If you need the Indy client to handle incoming "messages" (definition of "message" depends on the protocol used), I recommend to take a look at the implementation of TIdTelnet in the protocols\IdTelnet unit.
This component uses a receiving thread, based on a TIdThread, which asynchronously receives messages from the Telnet server, and passes them to a message handler routine. If you have a similar protocol, this could be a good starting point.
Update: to be more specific, the procedure TIdTelnetReadThread.Run; in IdTelnet.pas is where the asynchronous client 'magic' happens, as you can see it uses Synchronize to run the data processing in the main thread - but of course your app could also do the data handling in the receiving thread, or pass it to a worker thread to keep the main thread untouched.

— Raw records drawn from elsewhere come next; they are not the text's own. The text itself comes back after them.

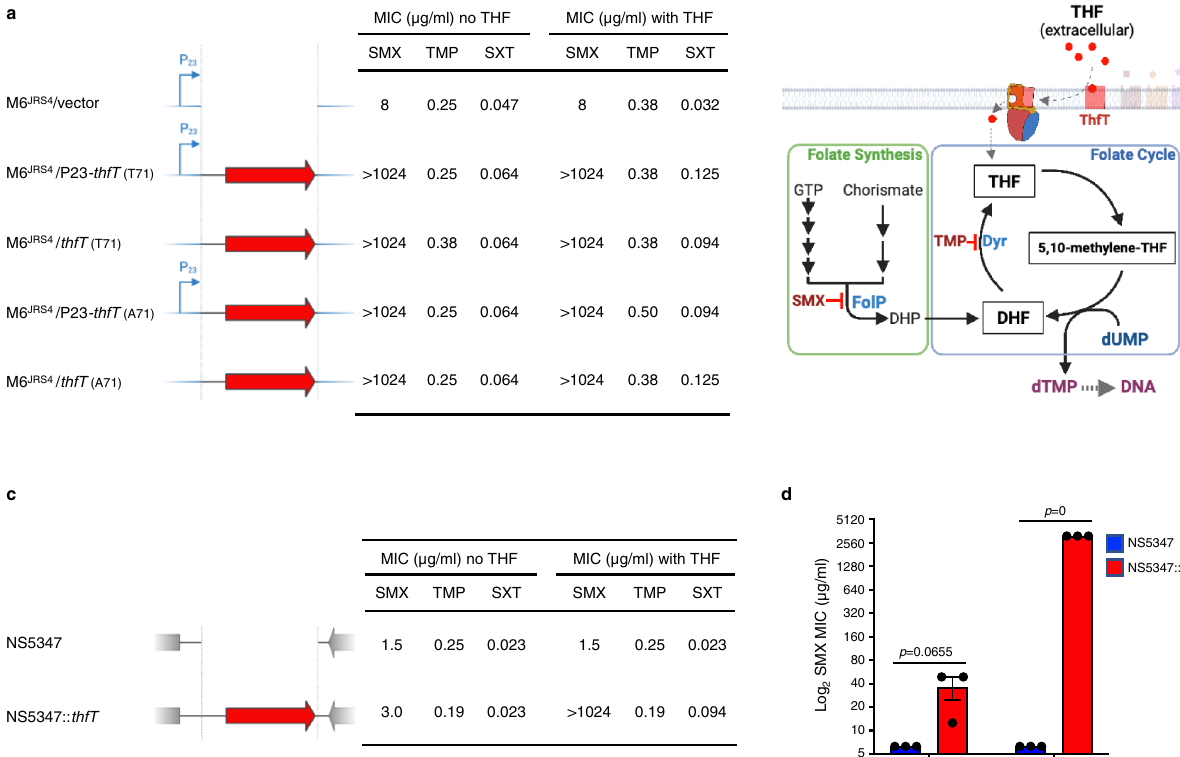
Fig. 4 | ThfTis anSMXresistance proteinthat allowsGAS strains to bypassthe folate synthesis pathway in the presence of exogenous THF. a Heterologous expression of T71 and A71 variants of thfT in M6 JRS4 . The constructs with a con- stitutive P23 promoter are indicated with a blue arrow and thfT is indicated with a redarrow.SMX,TMPandSXTMICsweredeterminedbyEtest.ExogenousTHFwas supplied at a concentration of 50ng/cm 2 . Results are median values of three independentexperimentsdeterminedwithEteststripsonMHF-Bmagar.Statistical analysis of groups is in Supplementary Table 4. b Model of ThfT mediated SMX- resistance. ThfT is able to acquire extracellular THF which then feeds directly into the folate cycle (blue box), which bypasses the inhibitory effect of SMX on folate synthesis (green box).AsTHF isrecycled back to DHF during the folate cycle, only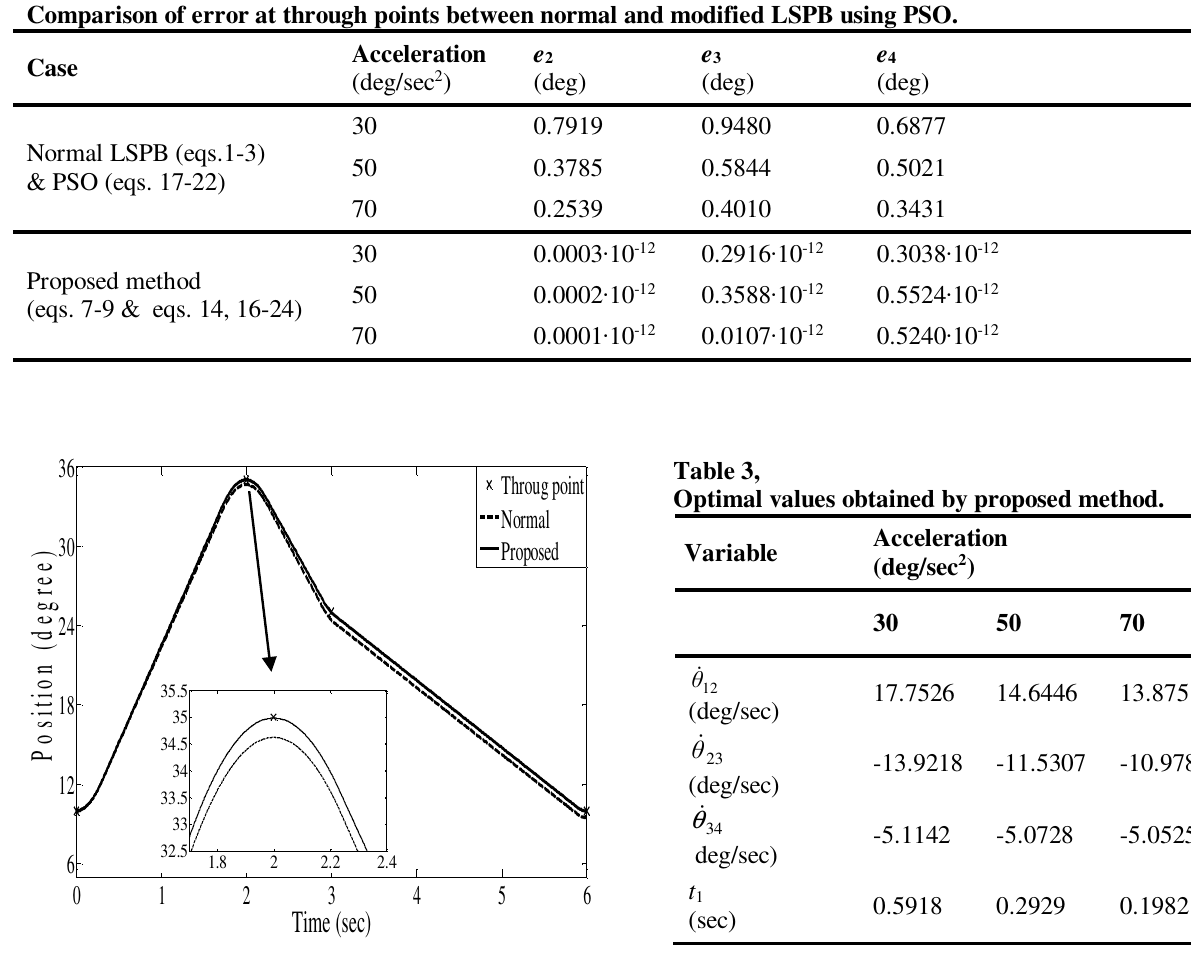
Fig. 5. Comparison between normal and modified LSPB trajectory using PSO.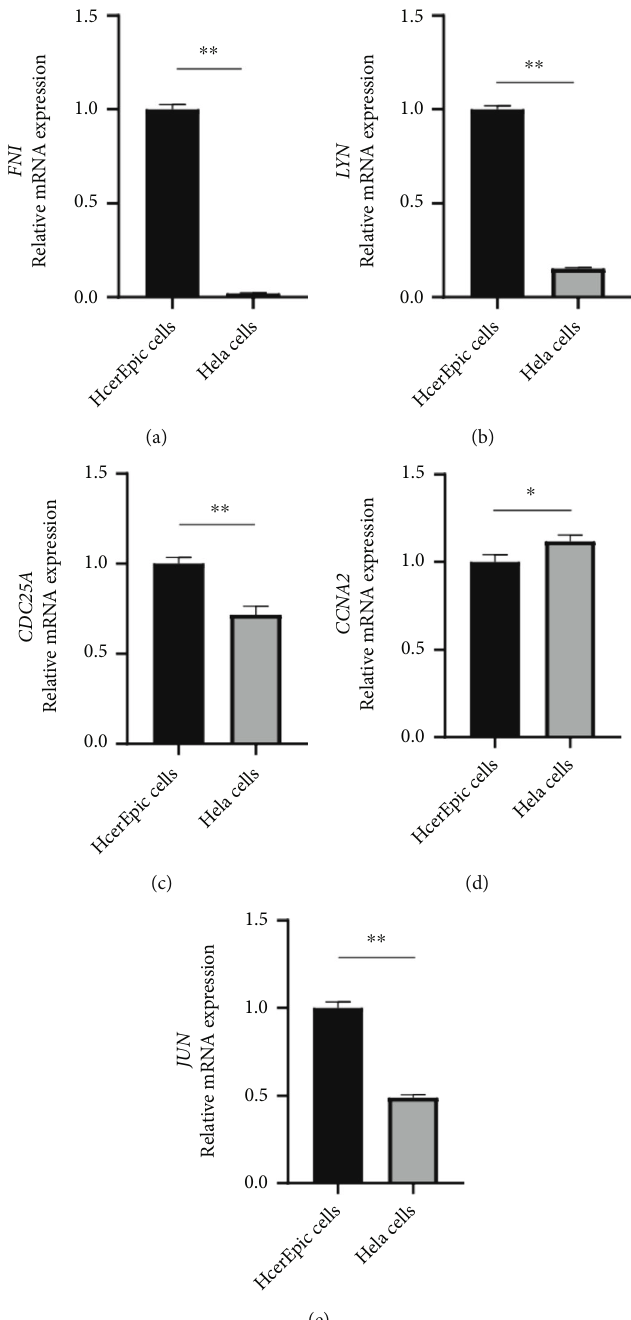
Figure 12: Expression of ARGs prognostic signature in CC (** P < 0.01, * P <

The procedure does not use a loop, because looping / pausing / restarting is implemented in IdThread.
Add a TTimer.
Set its Interval to 1.
Write in OnTimer Event:
procedure TForm1.Timer1Timer(Sender: TObject);
var
s: string;
begin
if not IdTCPClient1.Connected then Exit;
if IdTCPClient1.IOHandler.InputBufferIsEmpty then Exit;
s := IdTCPClient1.IOHandler.InputBufferAsString;
Memo1.Lines.Add('Received: ' + s);
end;
Don't set Timer.Interval something else 1.
Because, the received data deletes after some milliseconds.